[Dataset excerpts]
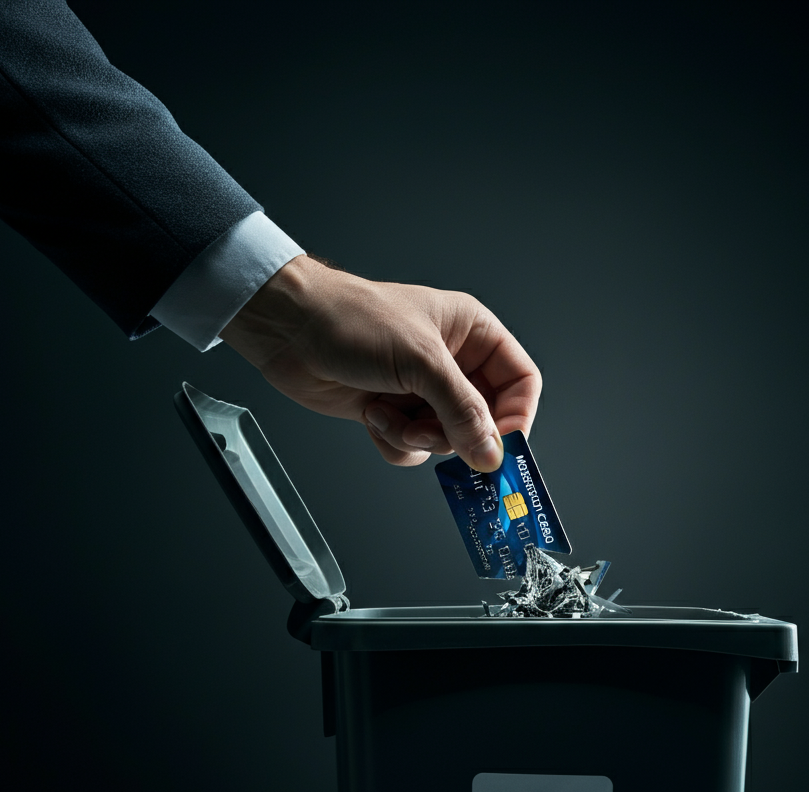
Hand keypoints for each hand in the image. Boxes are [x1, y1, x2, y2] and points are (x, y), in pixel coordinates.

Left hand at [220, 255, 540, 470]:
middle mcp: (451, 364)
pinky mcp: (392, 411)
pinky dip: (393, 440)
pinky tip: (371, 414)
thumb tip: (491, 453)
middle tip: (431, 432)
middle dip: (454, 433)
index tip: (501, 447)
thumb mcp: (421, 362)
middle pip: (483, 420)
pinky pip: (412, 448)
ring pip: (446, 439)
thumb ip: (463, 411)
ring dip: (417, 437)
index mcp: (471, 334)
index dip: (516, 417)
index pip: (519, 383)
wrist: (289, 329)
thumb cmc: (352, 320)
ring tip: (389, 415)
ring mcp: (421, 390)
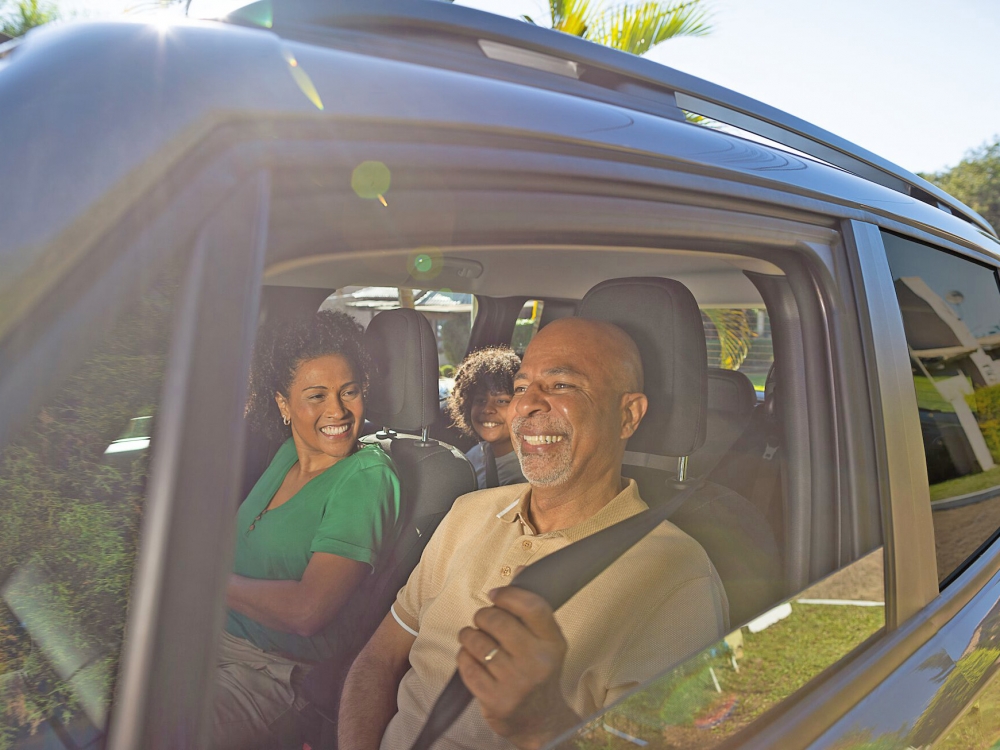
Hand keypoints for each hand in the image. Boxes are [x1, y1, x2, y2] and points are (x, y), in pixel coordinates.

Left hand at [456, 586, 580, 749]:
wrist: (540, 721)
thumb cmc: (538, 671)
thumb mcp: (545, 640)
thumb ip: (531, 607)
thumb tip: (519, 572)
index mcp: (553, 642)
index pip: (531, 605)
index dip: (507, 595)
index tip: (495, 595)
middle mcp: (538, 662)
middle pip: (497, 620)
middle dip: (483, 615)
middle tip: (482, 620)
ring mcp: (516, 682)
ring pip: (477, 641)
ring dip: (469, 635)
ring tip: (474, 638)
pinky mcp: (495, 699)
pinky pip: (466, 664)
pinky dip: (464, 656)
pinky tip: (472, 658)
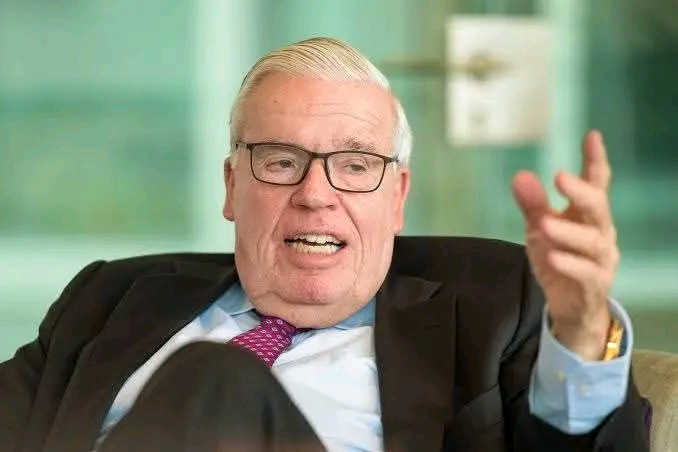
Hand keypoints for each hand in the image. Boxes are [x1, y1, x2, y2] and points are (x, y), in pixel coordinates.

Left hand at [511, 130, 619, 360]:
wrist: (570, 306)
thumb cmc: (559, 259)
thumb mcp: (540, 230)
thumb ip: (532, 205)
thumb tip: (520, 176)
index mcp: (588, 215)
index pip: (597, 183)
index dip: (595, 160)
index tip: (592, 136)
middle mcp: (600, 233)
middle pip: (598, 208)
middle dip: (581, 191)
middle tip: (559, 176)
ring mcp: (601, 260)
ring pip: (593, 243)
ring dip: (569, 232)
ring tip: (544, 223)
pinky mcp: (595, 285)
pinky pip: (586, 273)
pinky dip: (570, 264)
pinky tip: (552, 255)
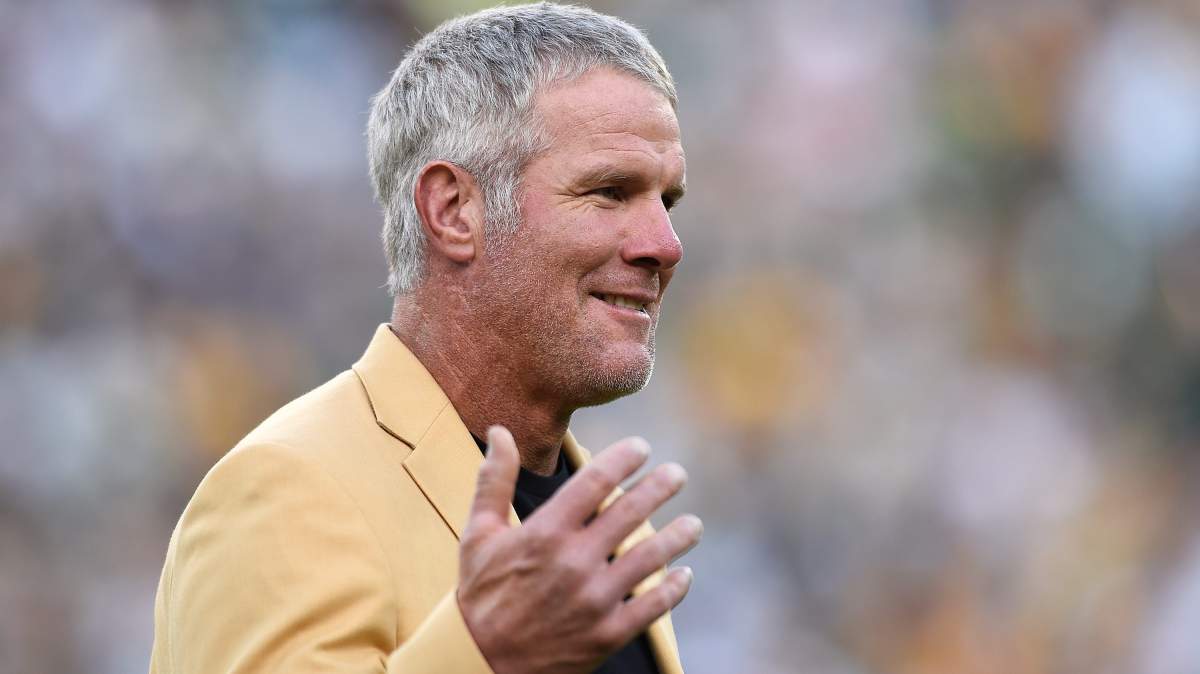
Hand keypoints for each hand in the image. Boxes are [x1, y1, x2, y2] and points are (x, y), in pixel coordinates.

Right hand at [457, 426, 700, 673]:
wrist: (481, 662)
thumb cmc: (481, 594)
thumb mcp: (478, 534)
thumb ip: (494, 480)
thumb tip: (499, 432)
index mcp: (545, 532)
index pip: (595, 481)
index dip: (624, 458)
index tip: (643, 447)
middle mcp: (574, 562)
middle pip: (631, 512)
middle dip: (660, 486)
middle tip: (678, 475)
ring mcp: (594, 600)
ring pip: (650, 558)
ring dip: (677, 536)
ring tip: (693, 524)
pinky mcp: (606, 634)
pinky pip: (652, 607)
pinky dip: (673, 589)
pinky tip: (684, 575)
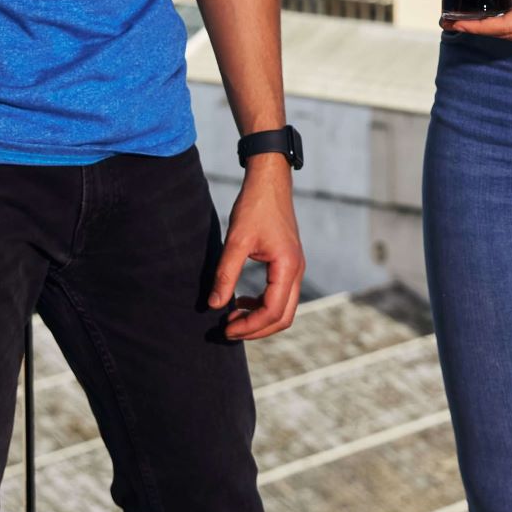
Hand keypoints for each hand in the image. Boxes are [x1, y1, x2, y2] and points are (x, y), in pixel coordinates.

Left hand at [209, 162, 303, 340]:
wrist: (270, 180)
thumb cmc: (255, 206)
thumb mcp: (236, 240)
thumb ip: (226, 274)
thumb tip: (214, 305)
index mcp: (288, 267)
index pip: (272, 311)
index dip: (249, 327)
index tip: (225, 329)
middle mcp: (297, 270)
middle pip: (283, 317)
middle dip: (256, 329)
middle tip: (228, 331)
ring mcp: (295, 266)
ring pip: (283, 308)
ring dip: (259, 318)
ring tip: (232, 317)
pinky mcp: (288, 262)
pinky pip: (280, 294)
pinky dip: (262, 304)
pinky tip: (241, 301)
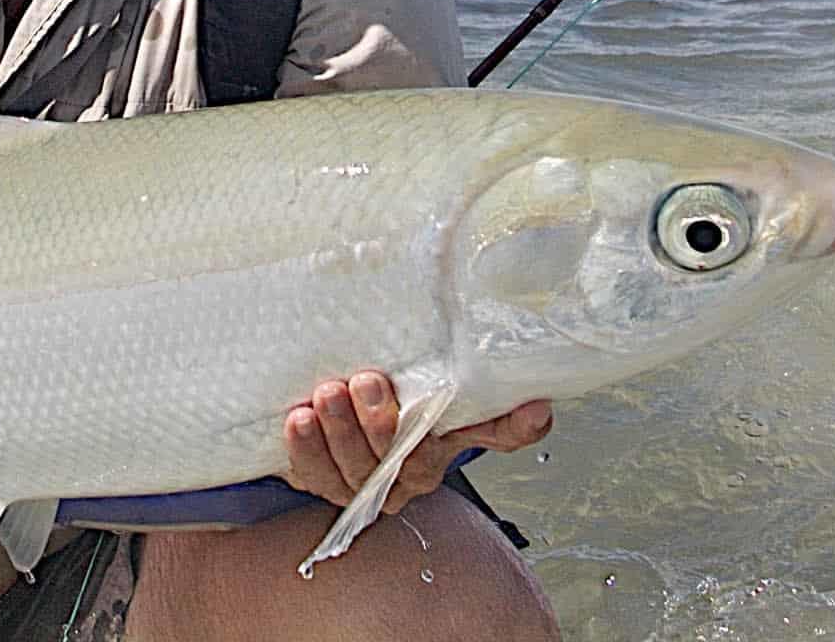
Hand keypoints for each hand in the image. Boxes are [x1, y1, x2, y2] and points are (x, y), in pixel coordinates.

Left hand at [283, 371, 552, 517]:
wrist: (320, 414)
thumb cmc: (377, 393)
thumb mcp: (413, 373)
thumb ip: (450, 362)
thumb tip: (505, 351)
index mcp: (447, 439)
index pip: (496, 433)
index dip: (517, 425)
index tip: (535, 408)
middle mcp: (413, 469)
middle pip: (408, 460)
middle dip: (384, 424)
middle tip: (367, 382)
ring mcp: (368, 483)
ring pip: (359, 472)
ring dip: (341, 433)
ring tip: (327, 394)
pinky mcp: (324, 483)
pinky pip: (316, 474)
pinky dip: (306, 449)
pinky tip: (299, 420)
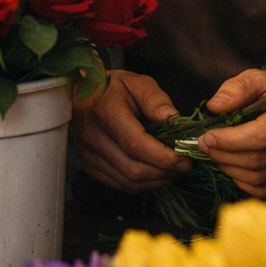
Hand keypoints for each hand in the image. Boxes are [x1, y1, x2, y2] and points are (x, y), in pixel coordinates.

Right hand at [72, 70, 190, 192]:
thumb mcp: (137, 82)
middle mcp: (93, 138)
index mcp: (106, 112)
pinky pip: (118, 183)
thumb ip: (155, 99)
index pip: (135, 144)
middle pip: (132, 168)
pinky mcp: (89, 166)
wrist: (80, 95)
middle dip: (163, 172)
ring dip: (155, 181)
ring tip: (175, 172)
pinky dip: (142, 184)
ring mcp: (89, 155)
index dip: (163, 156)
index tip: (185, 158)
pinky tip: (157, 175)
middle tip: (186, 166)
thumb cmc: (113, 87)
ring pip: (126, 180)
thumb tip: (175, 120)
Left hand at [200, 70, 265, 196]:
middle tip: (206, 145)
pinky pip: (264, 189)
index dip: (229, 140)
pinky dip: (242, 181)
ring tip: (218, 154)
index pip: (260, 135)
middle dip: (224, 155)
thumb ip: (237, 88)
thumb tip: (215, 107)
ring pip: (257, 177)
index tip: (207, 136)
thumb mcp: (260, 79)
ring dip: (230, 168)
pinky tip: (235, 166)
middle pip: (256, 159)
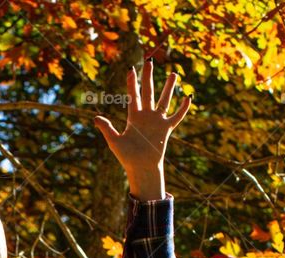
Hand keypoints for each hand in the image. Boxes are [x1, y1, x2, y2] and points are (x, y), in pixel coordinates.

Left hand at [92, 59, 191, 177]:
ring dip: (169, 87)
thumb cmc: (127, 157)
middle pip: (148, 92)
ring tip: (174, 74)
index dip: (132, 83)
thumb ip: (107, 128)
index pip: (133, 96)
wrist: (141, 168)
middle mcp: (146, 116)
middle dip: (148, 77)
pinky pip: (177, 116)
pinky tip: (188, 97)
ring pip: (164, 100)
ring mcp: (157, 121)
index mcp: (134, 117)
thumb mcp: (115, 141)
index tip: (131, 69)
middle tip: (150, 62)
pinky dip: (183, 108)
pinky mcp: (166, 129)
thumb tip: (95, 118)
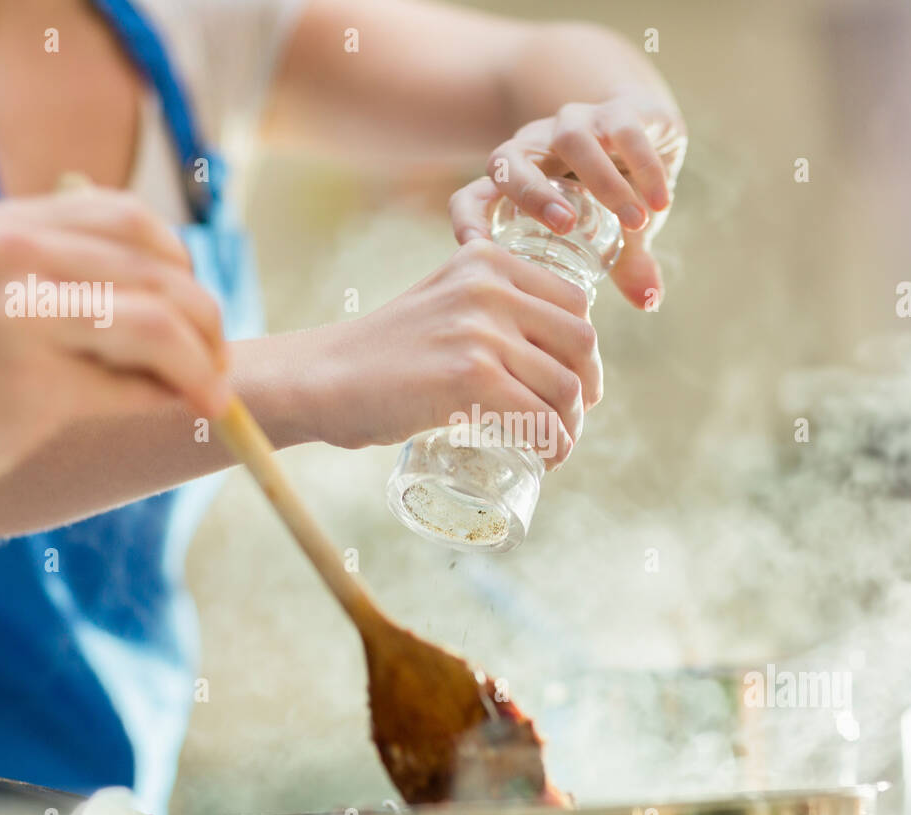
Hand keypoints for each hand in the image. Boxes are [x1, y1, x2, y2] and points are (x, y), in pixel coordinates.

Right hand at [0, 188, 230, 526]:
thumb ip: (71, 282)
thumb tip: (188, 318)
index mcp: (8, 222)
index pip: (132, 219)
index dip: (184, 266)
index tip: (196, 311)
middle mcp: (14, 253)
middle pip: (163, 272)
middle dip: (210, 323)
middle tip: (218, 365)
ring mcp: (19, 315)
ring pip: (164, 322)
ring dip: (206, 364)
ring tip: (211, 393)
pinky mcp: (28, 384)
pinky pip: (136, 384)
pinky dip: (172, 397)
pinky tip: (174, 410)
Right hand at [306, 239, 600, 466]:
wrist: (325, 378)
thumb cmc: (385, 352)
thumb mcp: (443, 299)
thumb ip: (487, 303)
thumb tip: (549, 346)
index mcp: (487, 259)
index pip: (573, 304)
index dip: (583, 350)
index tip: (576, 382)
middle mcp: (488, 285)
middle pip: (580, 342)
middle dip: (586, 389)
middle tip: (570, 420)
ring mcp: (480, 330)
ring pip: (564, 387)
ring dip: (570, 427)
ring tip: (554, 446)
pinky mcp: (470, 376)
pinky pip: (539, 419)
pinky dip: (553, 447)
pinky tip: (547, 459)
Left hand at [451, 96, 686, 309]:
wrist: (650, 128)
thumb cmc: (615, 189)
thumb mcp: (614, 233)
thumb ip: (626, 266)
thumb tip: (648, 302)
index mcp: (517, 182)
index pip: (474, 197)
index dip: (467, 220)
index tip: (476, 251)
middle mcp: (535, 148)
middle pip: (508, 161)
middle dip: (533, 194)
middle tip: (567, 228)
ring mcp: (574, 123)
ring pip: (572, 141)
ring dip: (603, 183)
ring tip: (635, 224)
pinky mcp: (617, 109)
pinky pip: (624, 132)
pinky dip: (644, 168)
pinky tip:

### What needs to be done
Skip every picture, and restate word for word only the lines above from the line containing "wrist: (289, 329)" to the line containing "middle pip: (497, 620)", both of them included.

### Response below
wrist: (289, 329)
thumb cmc: (352, 320)
ring tip: (389, 415)
ring mcp: (421, 390)
Hand keypoints for each hand in the image. Boxes are [x1, y1, x2, y2] and points are (x, y), in pixel coordinates.

Left hand at [456, 586, 580, 749]:
wrist: (540, 721)
thumb cmc: (538, 671)
thumb mcp: (545, 640)
thumb ip: (531, 607)
thumb tip: (519, 572)
index mcp: (553, 642)
index pip: (531, 605)
index dip: (507, 595)
index tip: (495, 595)
middle mcp: (538, 662)
middle pip: (497, 620)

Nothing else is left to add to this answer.